- **SOURCE MATERIAL**
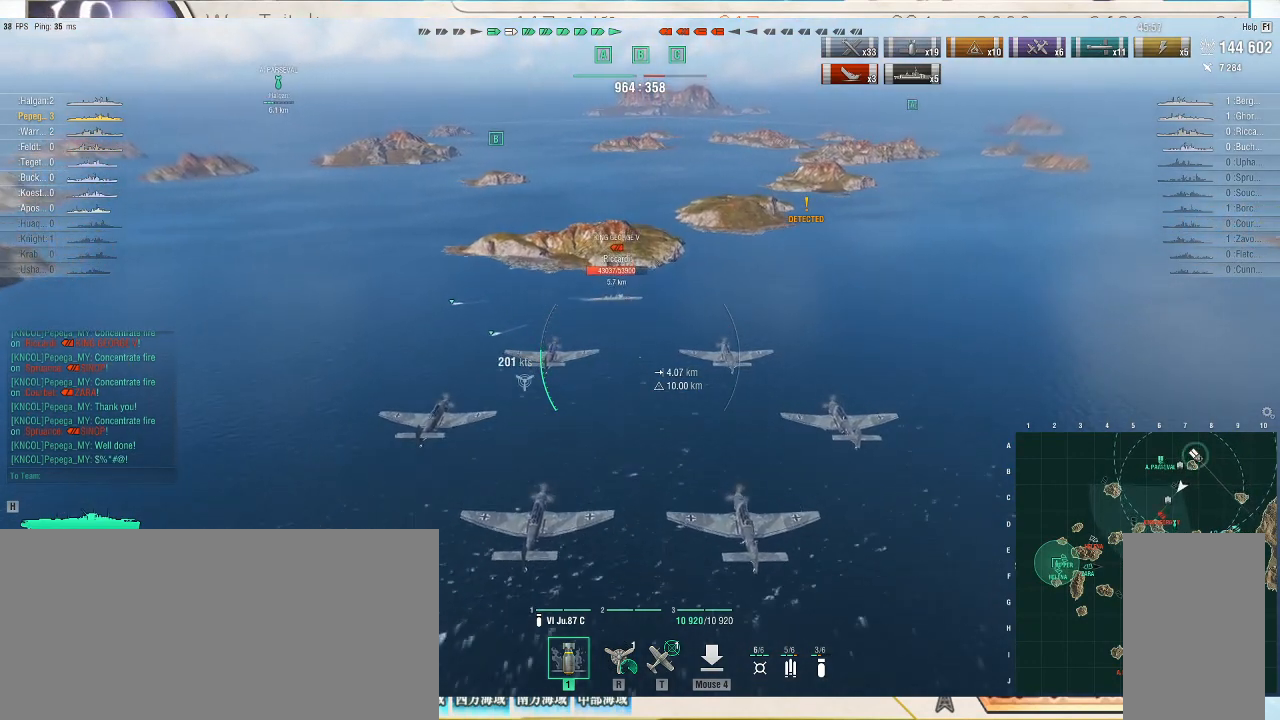
{"keys": ["w"], "mouse": [], "events": []}
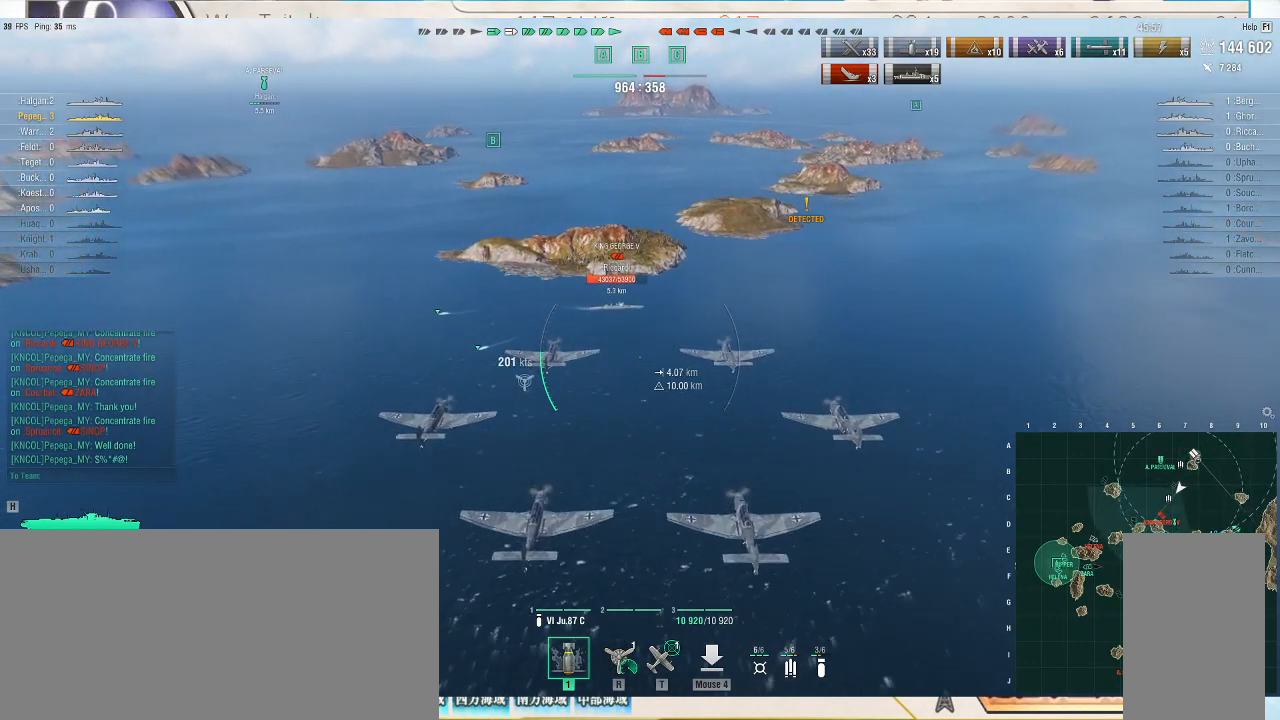
{"keys": ["w"], "mouse": [], "events": []}
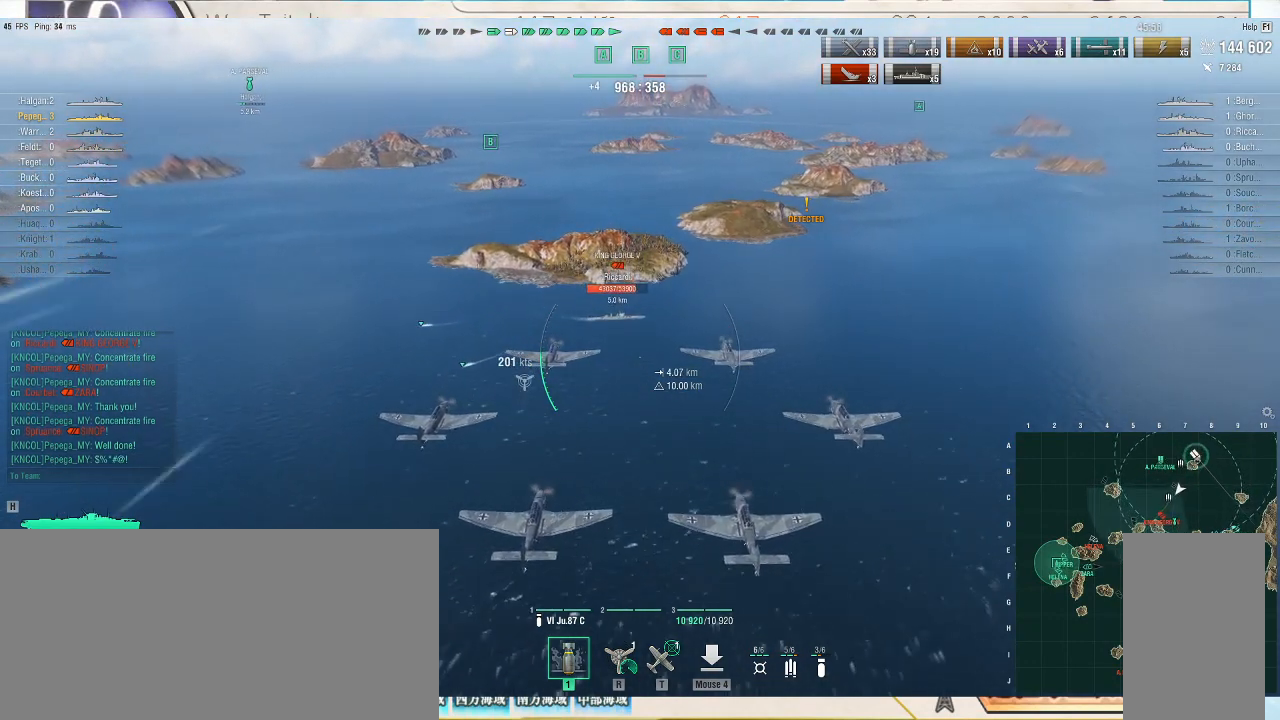
{"keys": ["shift_l"], "mouse": [], "events": [[200, "w", "up"], [367, "shift_l", "down"]]}
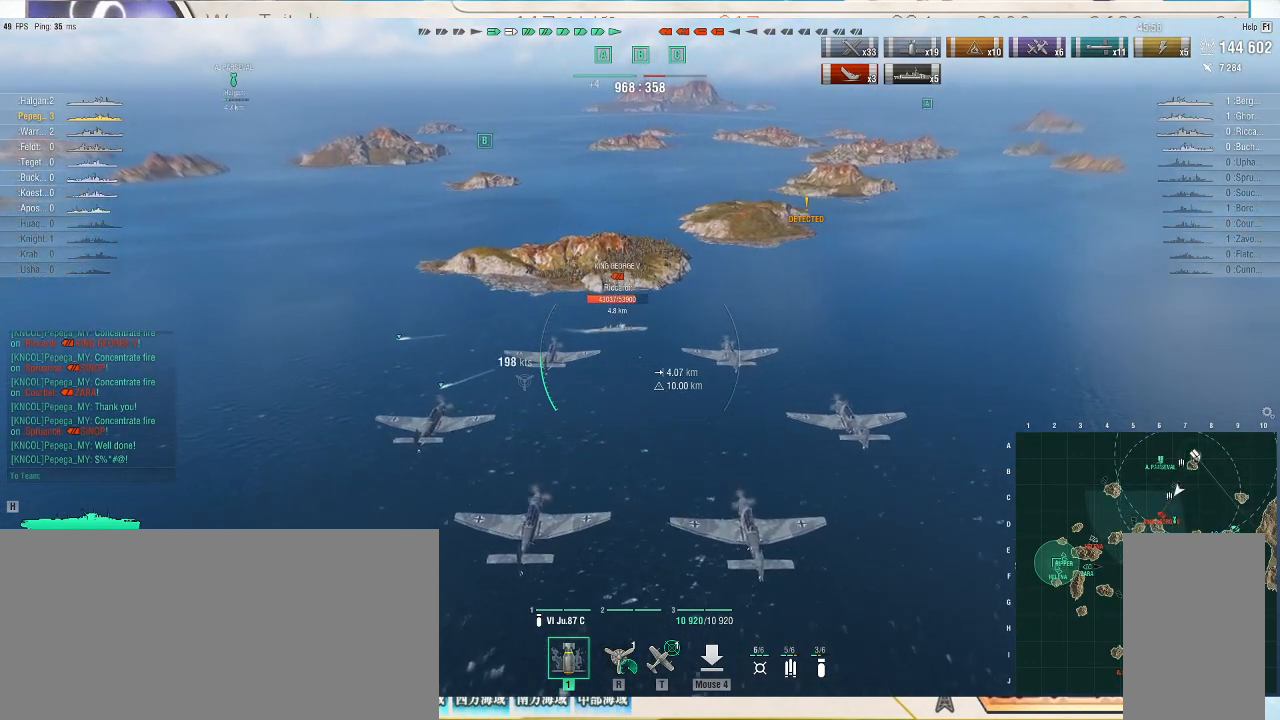
{"keys": ["shift_l"], "mouse": [], "events": [[33, "backspace", "down"], [100, "backspace", "up"], [133, "shift_l", "up"], [300, "shift_l", "down"]]}
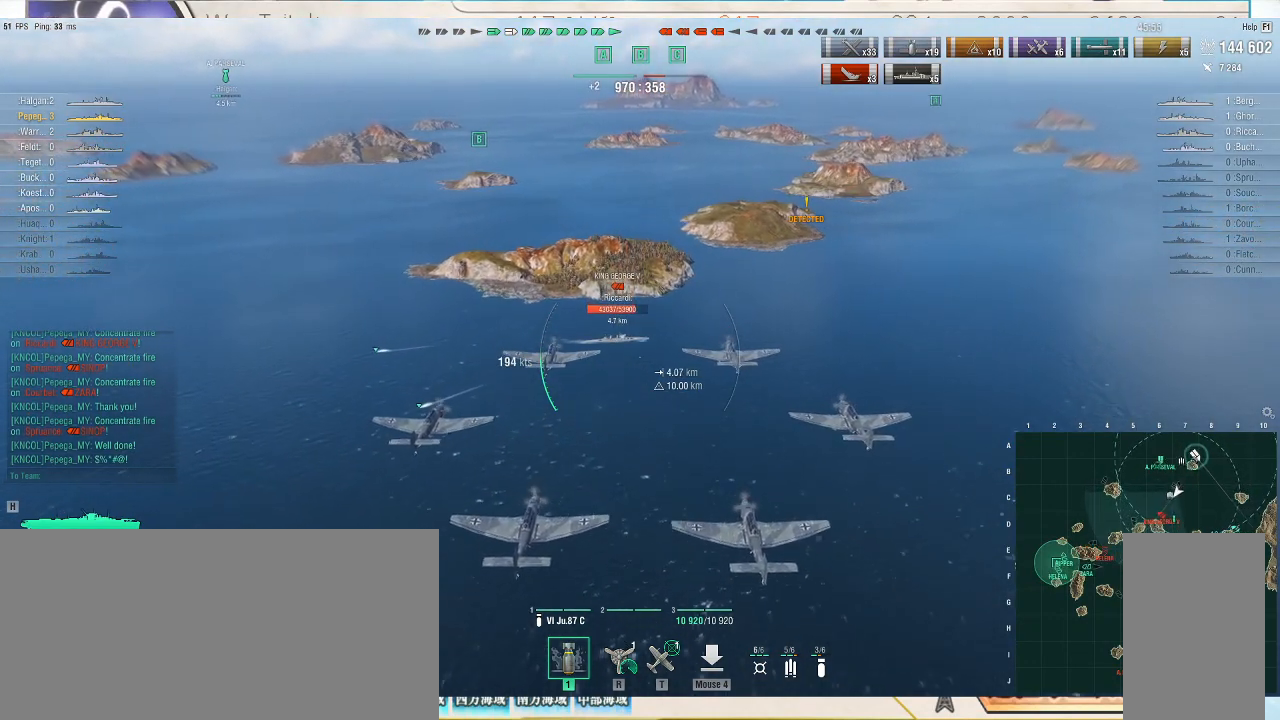
{"keys": ["w"], "mouse": [], "events": [[33, "f12", "down"], [133, "f12", "up"], [200, "shift_l", "up"], [433, "w", "down"]]}
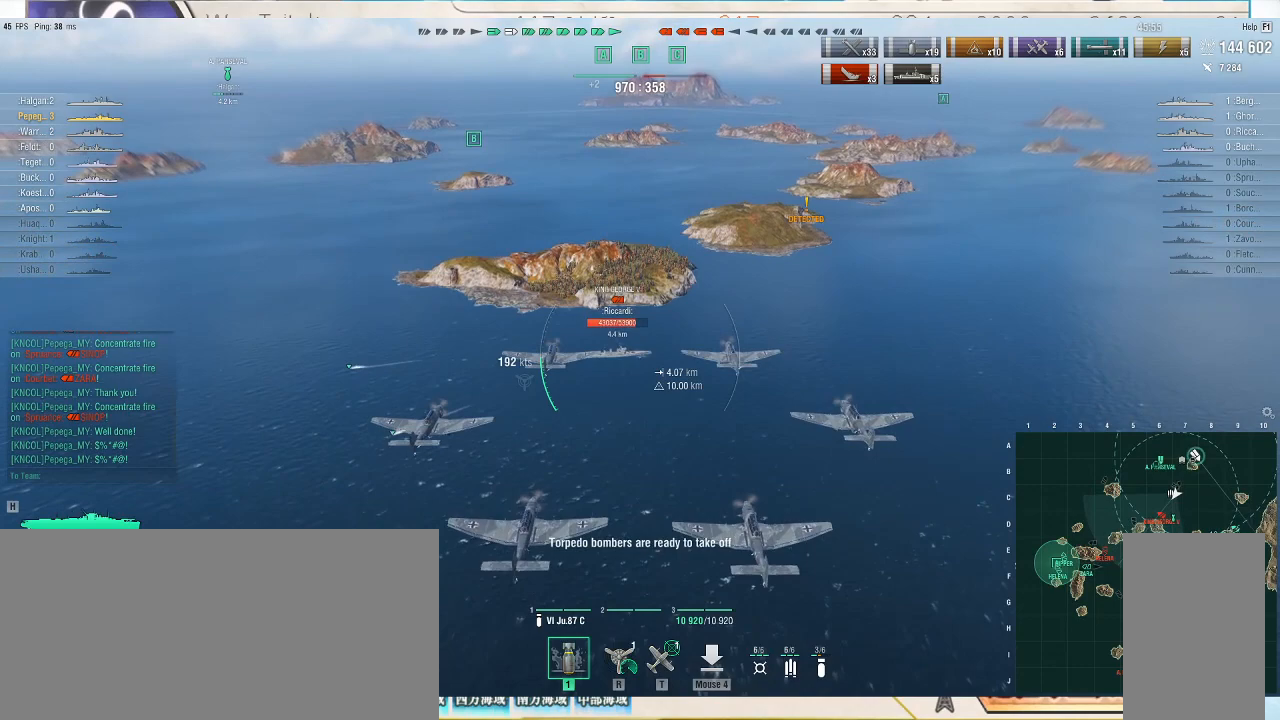
{"keys": ["w"], "mouse": [], "events": []}
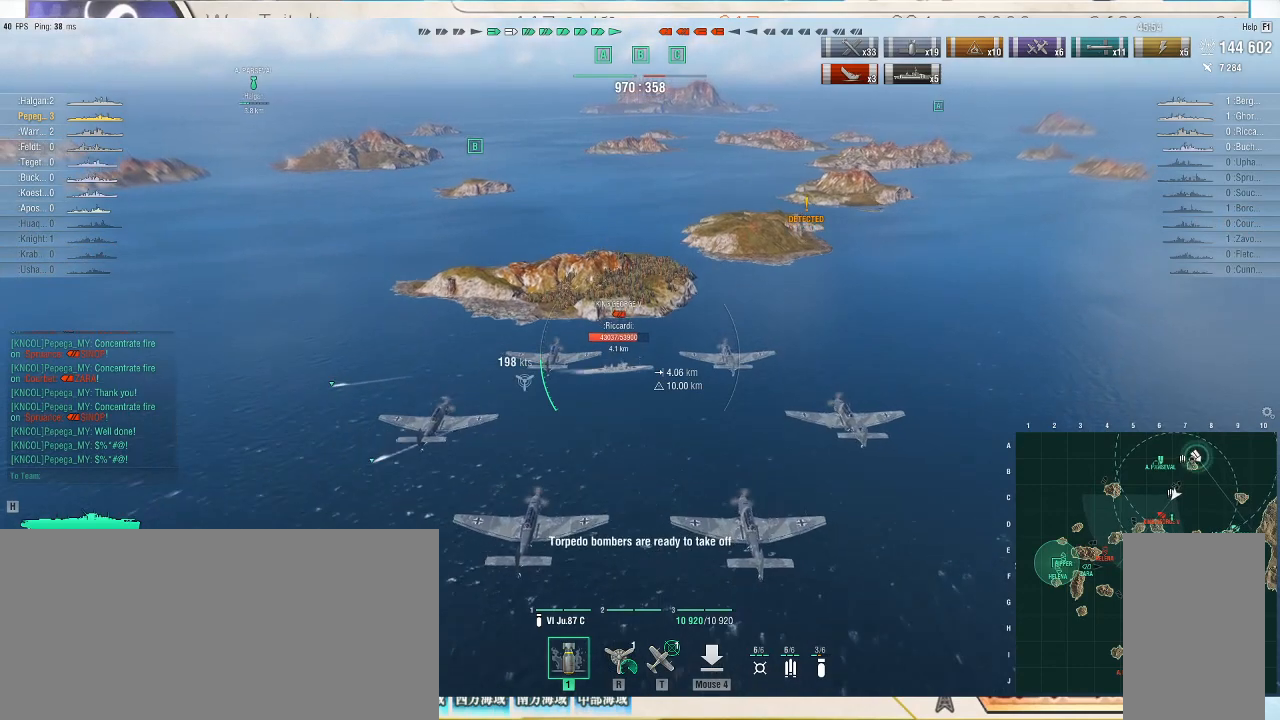
{"keys": ["w"], "mouse": [], "events": []}
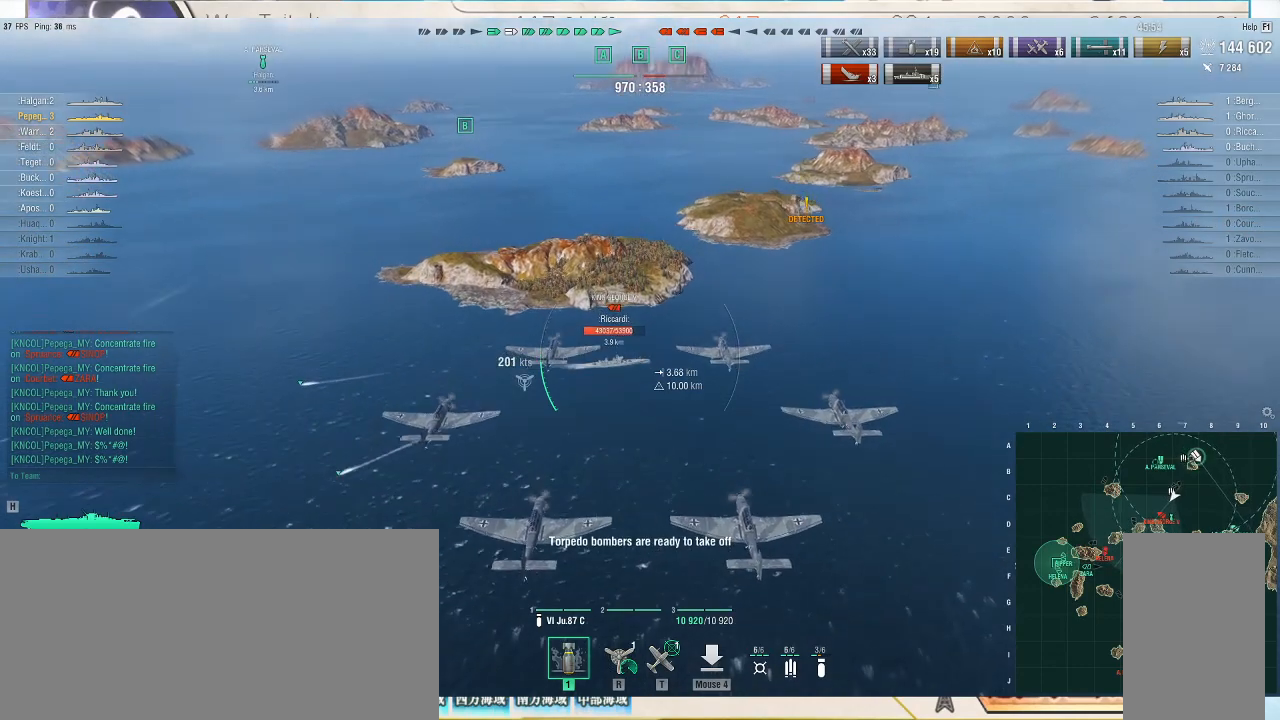
{"keys": ["w"], "mouse": [], "events": []}
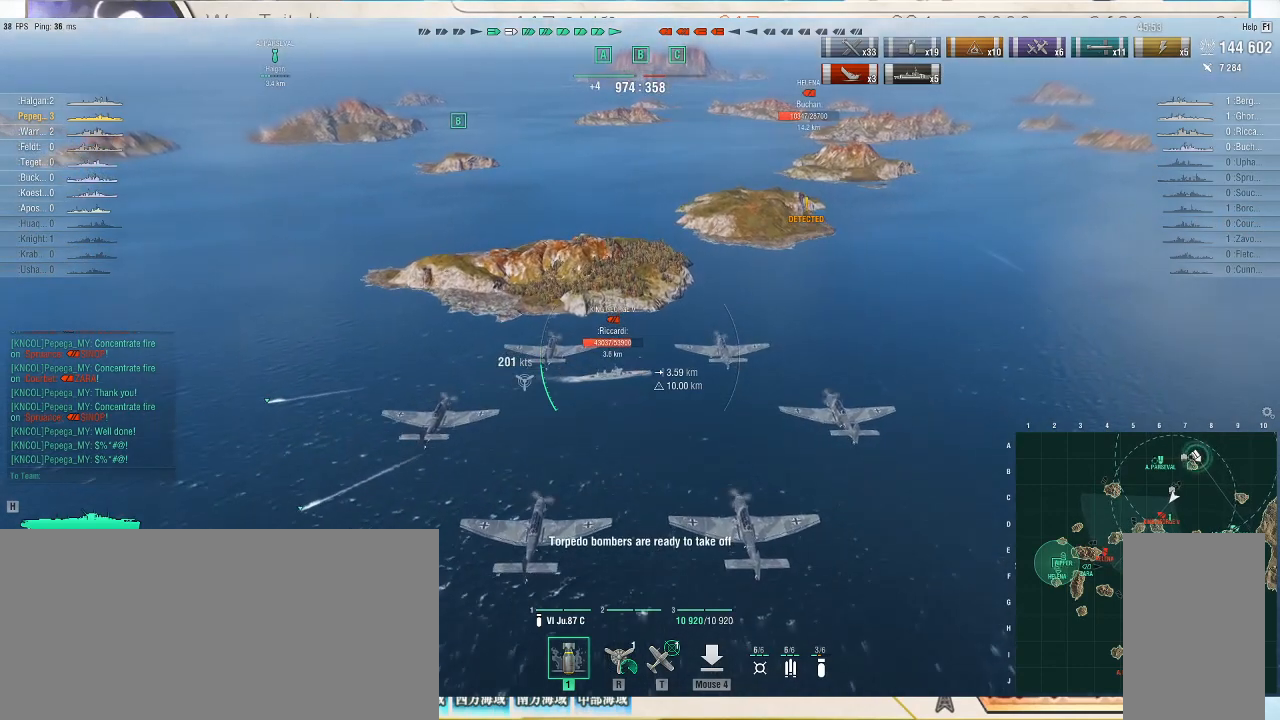
{"keys": [], "mouse": [], "events": [[100, "w", "up"], [167, "shift_l", "down"], [333, "f12", "down"], [433, "f12", "up"], [467, "shift_l", "up"]]}
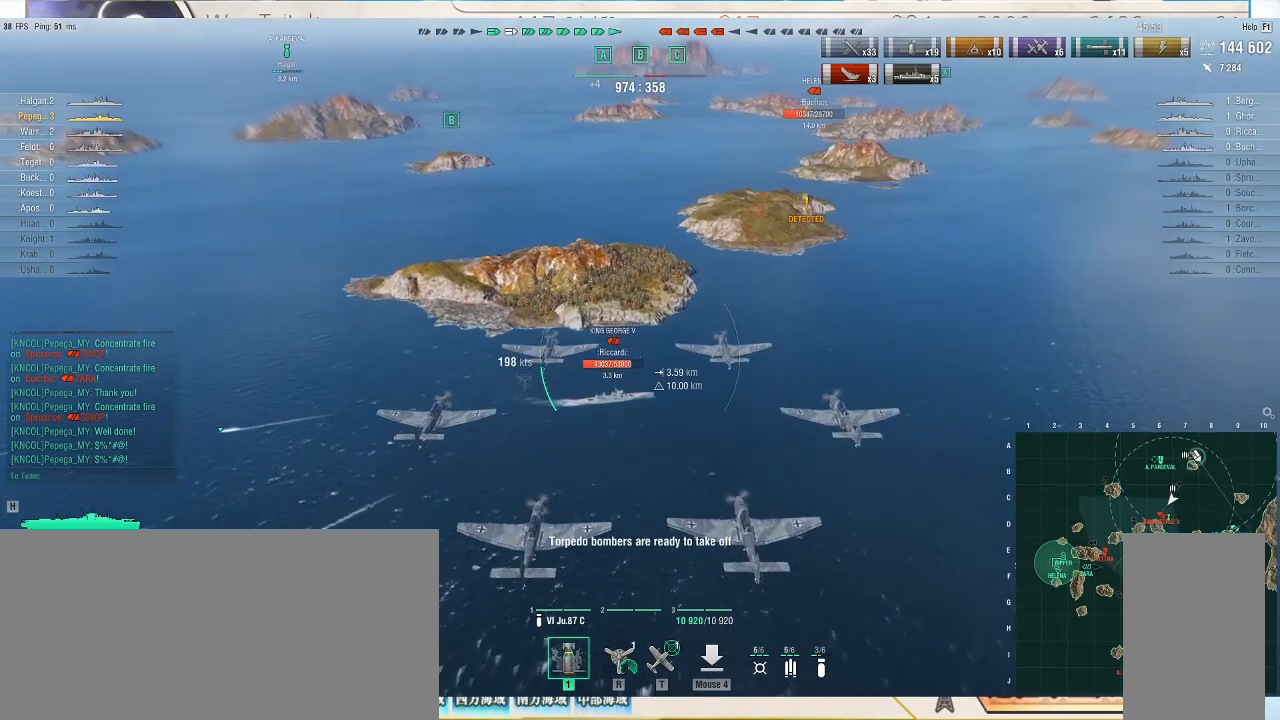
{"keys": ["w"], "mouse": [], "events": [[300, "w", "down"]]}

- **INSTRUCTIONS TO FOLLOW**
Give only the count of lines in this material that contain the string "down".

- **SOLUTION TO THE PROBLEM**
5